What launched the Knights of Labor into a truly consequential organization was the Great Railroad Strike of 1877. Since 1873, the economy had been in a deep depression, and in July of 1877 many workers had had enough. Strikes and riots broke out on the railroads and tore across several large cities, eventually being put down by federal troops and state militias. While the Knights had not been directly involved, the massive surge of energy and resulting crackdown led them to feel it was necessary to form a more serious organization, and they created a national General Assembly in 1878 before finally going public in 1882.
Unlike the burgeoning craft unions of the time, the Knights of Labor didn’t just organize one specific trade. They allowed membership for everyone apart from bankers, land speculators, lawyers, liquor dealers and gamblers, regardless of their nationality, gender, or race, with the notable exception of Chinese workers. The Knights faced the challenge of organizing people working in drastically changing conditions, as mechanization and concentrated capital was creating a new class of machine operatives that sometimes found themselves in tensions with older generations of artisan craftsmen. With their unique structure, however, the order was able to start with those existing well-organized workers and then use them as a launching pad to bring in new, unorganized workers in droves.
Liberal membership policies allowed for all sorts of new innovations in the ways they organized, but it also led to tensions. Without one clear purpose for the Knights, factions arose around questions of strategy: should they act as a union and bargain with employers for wages and hours, should they lobby local legislature and run candidates for office, or should they form a revolutionary organization to overthrow capitalism? Each of these positions was advocated for by a strong faction within the Order.

== Brief ==
Copy everything from "Liberal membership policies" down to "within the Order." in the Knights of Labor passage, replacing "strategy" with "tactics".

Data items
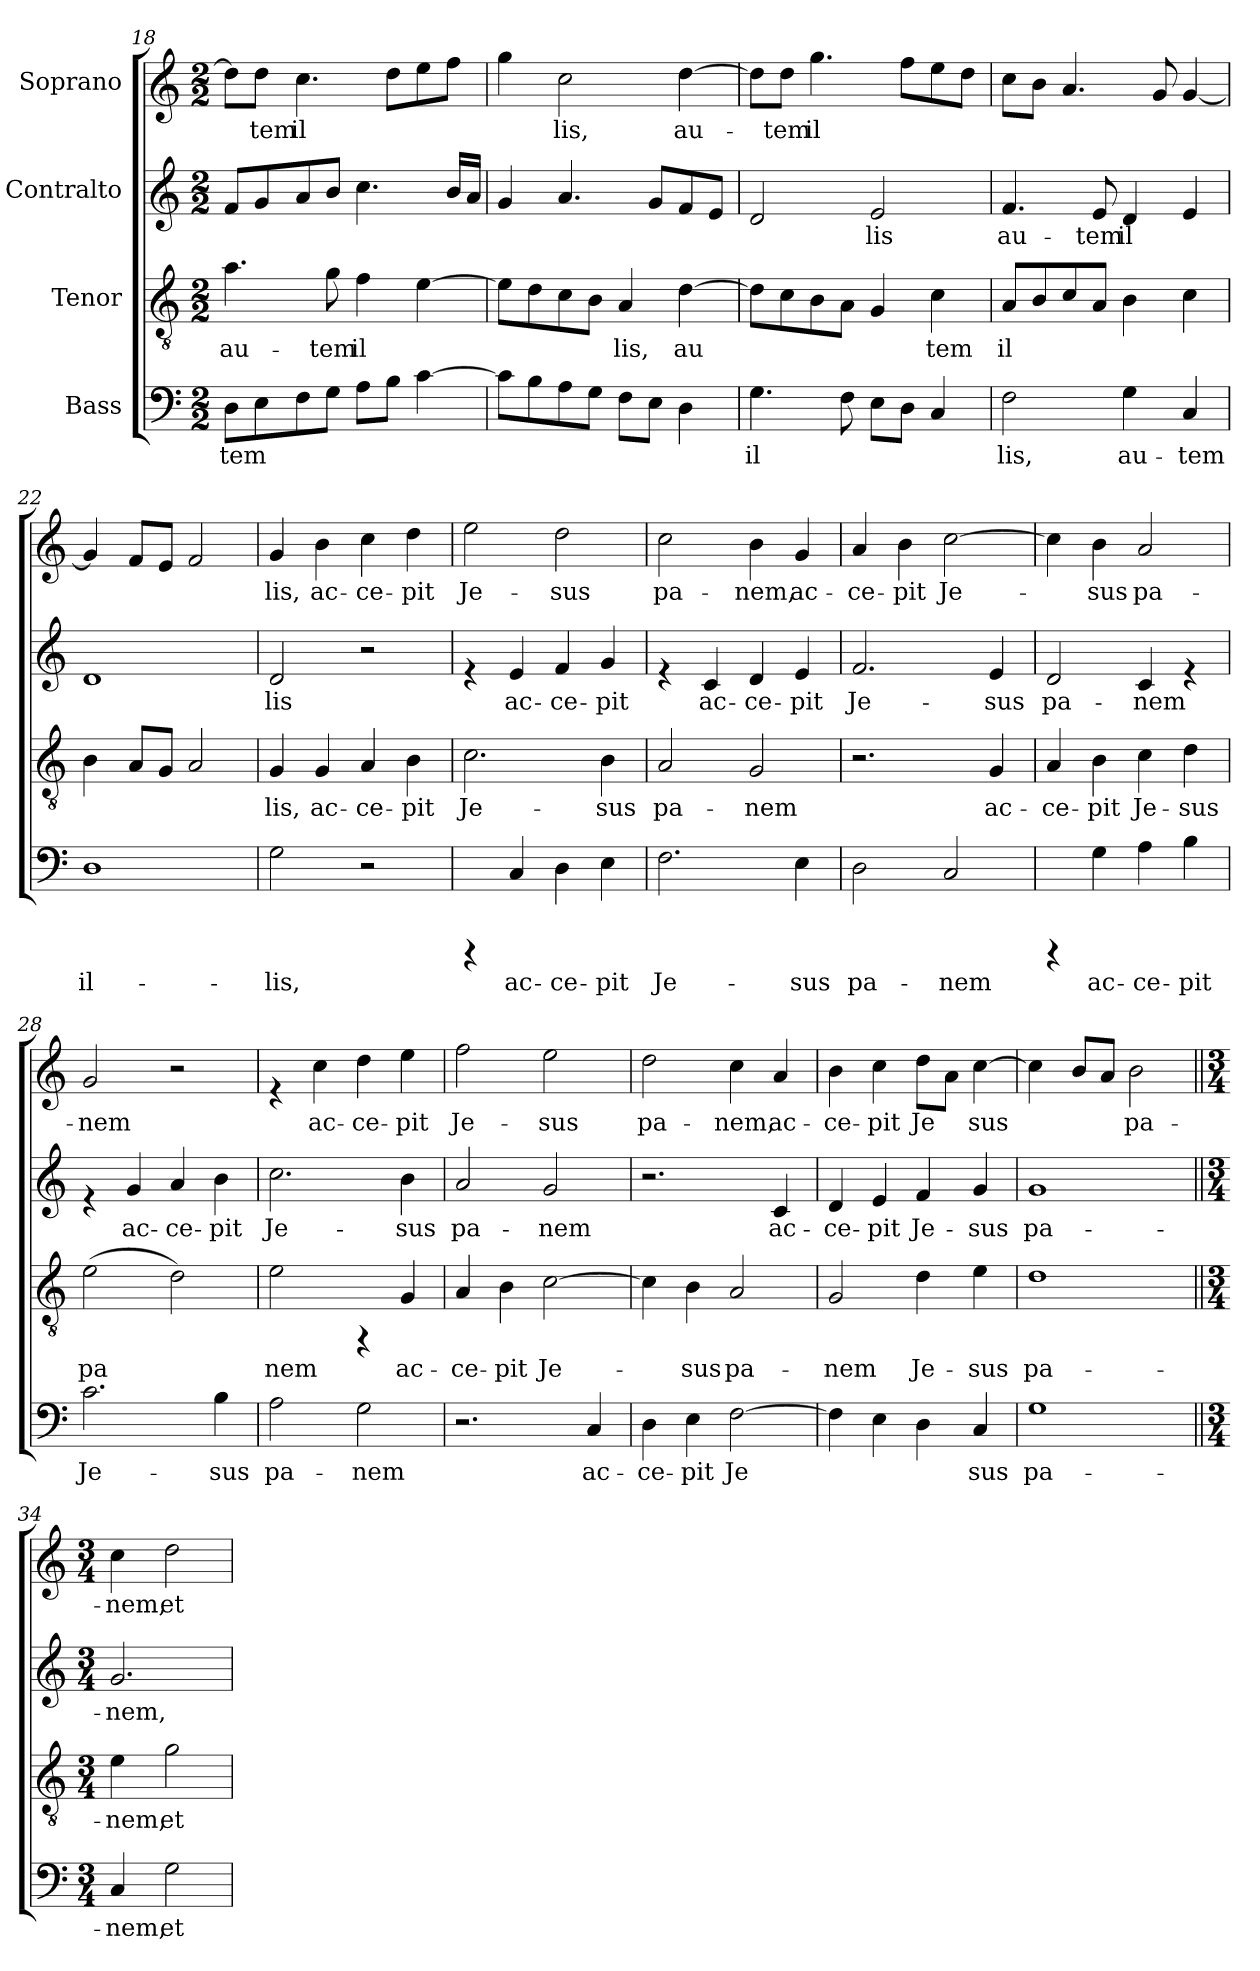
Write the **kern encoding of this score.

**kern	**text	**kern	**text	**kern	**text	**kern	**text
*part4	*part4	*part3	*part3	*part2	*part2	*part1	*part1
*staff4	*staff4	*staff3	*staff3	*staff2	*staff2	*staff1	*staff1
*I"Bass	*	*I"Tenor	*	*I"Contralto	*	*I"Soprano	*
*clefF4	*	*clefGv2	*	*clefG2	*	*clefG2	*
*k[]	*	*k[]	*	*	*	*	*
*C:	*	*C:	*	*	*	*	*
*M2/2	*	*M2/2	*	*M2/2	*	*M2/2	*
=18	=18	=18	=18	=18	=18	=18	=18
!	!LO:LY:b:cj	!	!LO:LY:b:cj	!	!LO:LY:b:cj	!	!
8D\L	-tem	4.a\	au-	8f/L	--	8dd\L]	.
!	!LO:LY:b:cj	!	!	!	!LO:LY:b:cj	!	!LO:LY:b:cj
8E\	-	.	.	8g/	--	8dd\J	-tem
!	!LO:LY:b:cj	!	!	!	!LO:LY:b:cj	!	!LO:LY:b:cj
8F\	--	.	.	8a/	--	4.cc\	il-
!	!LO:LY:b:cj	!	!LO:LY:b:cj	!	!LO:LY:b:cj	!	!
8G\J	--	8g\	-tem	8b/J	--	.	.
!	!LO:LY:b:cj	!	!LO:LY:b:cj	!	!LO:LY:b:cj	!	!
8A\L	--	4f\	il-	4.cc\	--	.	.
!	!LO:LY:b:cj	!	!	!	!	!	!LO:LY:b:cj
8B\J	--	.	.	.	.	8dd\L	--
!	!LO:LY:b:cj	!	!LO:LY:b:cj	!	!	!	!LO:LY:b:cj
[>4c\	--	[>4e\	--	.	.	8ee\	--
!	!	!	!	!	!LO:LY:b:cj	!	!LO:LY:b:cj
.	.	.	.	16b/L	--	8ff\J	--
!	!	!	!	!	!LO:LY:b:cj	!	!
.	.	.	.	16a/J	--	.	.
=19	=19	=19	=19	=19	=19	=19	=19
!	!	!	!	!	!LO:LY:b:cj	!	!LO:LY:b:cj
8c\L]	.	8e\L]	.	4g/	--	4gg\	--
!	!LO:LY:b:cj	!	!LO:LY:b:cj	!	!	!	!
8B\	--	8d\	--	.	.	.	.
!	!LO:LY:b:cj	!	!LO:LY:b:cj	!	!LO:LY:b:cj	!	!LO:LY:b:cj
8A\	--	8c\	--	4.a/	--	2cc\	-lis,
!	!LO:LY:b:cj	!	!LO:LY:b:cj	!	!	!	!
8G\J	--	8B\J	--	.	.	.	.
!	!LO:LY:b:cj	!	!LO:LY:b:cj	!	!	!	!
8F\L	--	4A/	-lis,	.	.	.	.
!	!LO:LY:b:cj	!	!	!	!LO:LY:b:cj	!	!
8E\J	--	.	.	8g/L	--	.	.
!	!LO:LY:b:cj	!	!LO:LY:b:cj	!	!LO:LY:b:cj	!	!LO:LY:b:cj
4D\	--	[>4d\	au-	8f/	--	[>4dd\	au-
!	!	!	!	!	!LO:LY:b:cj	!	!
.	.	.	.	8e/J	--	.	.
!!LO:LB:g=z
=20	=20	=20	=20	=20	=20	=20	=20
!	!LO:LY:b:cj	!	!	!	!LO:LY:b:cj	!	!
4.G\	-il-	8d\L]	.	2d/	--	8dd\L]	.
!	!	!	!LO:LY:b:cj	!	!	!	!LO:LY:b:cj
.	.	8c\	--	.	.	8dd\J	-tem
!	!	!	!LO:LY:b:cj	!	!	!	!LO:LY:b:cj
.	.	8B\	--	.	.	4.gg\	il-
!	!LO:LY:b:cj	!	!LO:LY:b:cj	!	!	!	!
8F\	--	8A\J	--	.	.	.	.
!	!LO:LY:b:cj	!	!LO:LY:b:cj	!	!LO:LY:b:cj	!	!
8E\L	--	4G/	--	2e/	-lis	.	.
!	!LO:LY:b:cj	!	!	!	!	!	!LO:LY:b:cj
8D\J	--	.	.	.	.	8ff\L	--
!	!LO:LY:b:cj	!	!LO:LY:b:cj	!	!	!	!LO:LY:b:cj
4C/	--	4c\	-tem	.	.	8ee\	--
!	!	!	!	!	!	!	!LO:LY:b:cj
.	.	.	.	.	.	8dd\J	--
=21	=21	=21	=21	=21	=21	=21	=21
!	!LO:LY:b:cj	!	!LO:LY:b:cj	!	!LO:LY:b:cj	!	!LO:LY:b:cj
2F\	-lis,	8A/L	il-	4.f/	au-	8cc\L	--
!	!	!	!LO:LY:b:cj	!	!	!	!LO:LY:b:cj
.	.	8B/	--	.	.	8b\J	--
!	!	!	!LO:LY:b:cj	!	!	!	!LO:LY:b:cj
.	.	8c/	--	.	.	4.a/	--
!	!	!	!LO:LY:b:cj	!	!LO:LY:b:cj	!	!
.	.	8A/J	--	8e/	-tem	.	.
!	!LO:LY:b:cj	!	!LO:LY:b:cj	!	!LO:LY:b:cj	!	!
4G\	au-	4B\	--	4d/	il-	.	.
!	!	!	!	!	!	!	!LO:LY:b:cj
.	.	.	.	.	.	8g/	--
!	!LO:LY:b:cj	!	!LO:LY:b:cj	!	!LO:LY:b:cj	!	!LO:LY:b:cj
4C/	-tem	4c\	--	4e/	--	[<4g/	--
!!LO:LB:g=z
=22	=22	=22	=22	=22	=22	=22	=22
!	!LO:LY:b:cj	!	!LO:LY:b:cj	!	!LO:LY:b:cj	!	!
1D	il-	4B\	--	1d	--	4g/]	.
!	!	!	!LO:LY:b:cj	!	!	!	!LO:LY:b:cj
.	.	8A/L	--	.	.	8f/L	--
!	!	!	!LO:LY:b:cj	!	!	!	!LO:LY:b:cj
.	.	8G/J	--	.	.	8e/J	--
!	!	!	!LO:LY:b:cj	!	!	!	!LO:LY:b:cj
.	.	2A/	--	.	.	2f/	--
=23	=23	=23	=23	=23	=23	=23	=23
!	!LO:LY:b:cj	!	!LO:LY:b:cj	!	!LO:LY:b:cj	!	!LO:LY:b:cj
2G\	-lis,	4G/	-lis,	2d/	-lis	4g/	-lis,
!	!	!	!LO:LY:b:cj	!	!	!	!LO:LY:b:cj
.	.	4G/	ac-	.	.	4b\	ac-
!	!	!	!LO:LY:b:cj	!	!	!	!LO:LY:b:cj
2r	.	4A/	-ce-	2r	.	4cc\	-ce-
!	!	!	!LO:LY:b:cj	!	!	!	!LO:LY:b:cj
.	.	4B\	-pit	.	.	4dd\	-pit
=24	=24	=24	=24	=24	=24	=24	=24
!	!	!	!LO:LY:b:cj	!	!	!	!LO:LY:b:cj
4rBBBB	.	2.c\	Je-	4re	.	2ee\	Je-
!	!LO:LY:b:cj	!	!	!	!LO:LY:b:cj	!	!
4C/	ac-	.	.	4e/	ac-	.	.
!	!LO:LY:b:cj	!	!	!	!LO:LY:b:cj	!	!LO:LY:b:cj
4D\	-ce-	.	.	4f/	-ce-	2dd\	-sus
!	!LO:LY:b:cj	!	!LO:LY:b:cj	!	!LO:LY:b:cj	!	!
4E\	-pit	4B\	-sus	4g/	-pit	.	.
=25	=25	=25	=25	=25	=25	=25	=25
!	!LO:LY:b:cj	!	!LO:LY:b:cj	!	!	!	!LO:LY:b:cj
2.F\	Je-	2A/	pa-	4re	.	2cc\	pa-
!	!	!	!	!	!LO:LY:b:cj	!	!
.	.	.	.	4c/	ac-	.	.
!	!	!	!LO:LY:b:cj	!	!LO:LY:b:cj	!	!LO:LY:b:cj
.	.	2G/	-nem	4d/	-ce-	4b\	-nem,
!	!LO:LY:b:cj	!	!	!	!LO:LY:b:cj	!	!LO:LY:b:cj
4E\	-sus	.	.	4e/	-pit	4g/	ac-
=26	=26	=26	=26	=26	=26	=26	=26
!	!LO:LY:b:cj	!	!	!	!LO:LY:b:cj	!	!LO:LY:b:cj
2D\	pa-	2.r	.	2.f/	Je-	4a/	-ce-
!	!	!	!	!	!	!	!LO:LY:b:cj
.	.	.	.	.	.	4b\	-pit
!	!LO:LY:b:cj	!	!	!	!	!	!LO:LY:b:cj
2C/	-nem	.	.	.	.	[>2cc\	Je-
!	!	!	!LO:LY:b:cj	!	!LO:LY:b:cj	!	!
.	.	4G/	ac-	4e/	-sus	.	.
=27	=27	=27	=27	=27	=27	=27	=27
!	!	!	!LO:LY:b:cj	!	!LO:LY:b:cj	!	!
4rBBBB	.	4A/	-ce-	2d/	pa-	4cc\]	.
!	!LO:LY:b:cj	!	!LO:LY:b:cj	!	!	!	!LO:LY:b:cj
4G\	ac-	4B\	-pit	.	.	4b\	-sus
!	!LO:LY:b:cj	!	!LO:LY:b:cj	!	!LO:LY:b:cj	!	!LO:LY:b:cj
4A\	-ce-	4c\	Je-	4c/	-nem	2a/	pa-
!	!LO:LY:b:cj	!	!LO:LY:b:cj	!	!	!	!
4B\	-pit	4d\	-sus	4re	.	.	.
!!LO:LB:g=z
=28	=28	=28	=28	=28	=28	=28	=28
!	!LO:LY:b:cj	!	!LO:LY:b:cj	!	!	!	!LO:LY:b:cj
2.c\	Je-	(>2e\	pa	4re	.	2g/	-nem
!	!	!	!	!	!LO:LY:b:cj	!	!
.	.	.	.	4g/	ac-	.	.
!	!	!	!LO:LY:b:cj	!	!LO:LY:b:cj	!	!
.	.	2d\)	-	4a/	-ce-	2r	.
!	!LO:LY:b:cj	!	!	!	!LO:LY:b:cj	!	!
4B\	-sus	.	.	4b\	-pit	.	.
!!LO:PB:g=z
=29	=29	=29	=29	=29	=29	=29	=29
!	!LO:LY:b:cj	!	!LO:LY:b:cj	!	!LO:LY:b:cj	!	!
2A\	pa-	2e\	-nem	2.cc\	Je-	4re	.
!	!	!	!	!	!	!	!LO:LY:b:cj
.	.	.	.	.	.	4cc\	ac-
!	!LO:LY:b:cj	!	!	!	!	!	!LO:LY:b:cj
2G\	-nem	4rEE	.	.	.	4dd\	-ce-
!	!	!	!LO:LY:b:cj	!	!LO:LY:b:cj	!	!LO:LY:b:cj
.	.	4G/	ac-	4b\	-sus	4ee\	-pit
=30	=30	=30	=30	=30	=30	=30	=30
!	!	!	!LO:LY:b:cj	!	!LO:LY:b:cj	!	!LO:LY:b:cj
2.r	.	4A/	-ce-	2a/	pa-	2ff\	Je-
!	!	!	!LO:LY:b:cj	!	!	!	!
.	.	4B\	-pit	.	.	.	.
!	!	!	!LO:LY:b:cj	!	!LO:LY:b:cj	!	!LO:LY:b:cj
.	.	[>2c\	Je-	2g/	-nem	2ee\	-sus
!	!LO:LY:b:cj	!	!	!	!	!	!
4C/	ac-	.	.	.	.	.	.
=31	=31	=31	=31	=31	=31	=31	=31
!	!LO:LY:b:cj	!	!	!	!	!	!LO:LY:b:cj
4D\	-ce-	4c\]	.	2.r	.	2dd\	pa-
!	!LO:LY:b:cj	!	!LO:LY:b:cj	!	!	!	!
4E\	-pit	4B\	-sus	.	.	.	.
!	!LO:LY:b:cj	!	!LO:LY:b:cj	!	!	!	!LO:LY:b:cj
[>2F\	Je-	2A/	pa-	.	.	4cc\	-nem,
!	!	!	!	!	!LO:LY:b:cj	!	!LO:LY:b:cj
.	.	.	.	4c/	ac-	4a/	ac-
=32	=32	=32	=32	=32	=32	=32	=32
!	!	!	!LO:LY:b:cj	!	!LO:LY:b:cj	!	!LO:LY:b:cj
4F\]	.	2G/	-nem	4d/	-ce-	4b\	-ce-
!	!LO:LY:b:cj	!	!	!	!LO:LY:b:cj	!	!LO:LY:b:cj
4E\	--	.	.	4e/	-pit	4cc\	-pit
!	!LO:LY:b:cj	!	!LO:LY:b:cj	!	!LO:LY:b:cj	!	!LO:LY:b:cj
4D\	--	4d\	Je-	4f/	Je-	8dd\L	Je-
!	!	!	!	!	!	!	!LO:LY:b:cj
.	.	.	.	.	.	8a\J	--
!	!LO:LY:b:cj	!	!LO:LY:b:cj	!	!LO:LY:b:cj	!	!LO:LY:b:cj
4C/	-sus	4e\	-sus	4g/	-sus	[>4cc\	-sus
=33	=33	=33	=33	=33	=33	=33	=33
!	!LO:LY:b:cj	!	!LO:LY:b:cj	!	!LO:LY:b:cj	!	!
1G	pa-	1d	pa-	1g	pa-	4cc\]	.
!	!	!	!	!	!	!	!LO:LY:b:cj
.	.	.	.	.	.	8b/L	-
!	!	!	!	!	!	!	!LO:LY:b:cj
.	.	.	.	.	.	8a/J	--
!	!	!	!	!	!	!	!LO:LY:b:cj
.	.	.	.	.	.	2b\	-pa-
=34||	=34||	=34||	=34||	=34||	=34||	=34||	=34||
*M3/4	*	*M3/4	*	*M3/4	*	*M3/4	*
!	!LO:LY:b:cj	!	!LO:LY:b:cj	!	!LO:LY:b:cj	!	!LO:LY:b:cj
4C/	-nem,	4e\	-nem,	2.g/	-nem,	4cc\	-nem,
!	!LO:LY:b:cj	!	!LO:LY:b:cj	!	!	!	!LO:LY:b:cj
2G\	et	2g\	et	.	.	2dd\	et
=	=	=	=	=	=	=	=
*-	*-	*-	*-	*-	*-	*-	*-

== Correct answer ==
Liberal membership policies allowed for all sorts of new innovations in the ways they organized, but it also led to tensions. Without one clear purpose for the Knights, factions arose around questions of tactics: should they act as a union and bargain with employers for wages and hours, should they lobby local legislature and run candidates for office, or should they form a revolutionary organization to overthrow capitalism? Each of these positions was advocated for by a strong faction within the Order.